The mites that cause sarcoptic mange can live for a day or so off their host and in the environment (like your dog’s bed). Sarcoptic mange mites can cause scabies in people.


“Ringworm is not a worm but a fungal infection, medically known as dermatophytosis, that infects a dog’s skin, hair and claws and gets its name from the round, pink lesion it forms on the skin [in people],”says Dr. Daniel Morris, a veterinary dermatologist at University of Pennsylvania Veterinary School. The symptoms in dogs is redness, itching, hair loss, crusty patches, and brittle claws.

Ringworm spores can live in the environment (including bedding) for up to two years. If this is left untreated ringworm can infect other animals and humans in your house.

Roundworm and hookworm

Roundworms (nematodes or ascarids) are parasites that live in the intestine of dogs. These parasites feed off of partially digested intestinal contents. According to the Companion Animal Parasite Council (CAPC) many  infected dogs shed roundworm eggs in their feces, and your dog may be infected by ingesting the infected feces or by eating a small, infected animal such as a mouse. Roundworms may also be passed from a mother to her puppies. Symptoms include diarrhea, vomiting, weight loss, dull hair, coughing and a potbellied appearance. If your dog is infected with roundworms, his bedding may contain invisible eggs.

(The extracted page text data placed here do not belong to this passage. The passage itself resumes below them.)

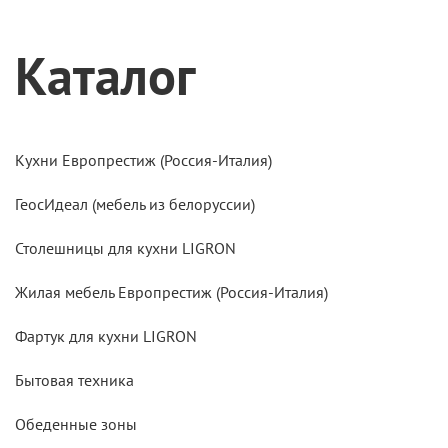
Каталог
Кухни Европрестиж (Россия-Италия)
ГеосИдеал (мебель из белоруссии)
Столешницы для кухни LIGRON
Жилая мебель Европрестиж (Россия-Италия)
Фартук для кухни LIGRON
Бытовая техника
Обеденные зоны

Named for their fishing hook shape, hookworms live in the small intestine, ingest their host’s blood, and shed their eggs in feces. Your dog may get hookworm from eating contaminated soil or infected prey animals, larvae may burrow through the skin, or puppies may contract hookworms from their mothers. Symptoms of hookworms include weight loss and diarrhea. If your dog has hookworm, his bedding may contain hookworm larvae, which are transmitted through fecal matter that may be invisible to the eye.


Salmonella and Listeria

People usually associate Salmonella and Listeria with human food-borne illnesses but the Centers for Disease Control and Prevention (CDC) has found that 25 percent of commercial raw dog food tested positive for these harmful bacteria. Symptoms of Salmonella and Listeria infection in dogs include high temperature, refusal to eat, weight loss, diarrhea, vomiting and lethargy.

According to the CDC, dogs can carry the harmful bacteria in their intestines without showing signs of illness and expose humans in the household. To avoid the risk, the CDC recommends cleaning all surfaces, including bedding, on a regular basis, washing your hands thoroughly, safely storing and handling raw pet food, not letting your dog lick you around your face, and cleaning up your dog’s poop carefully.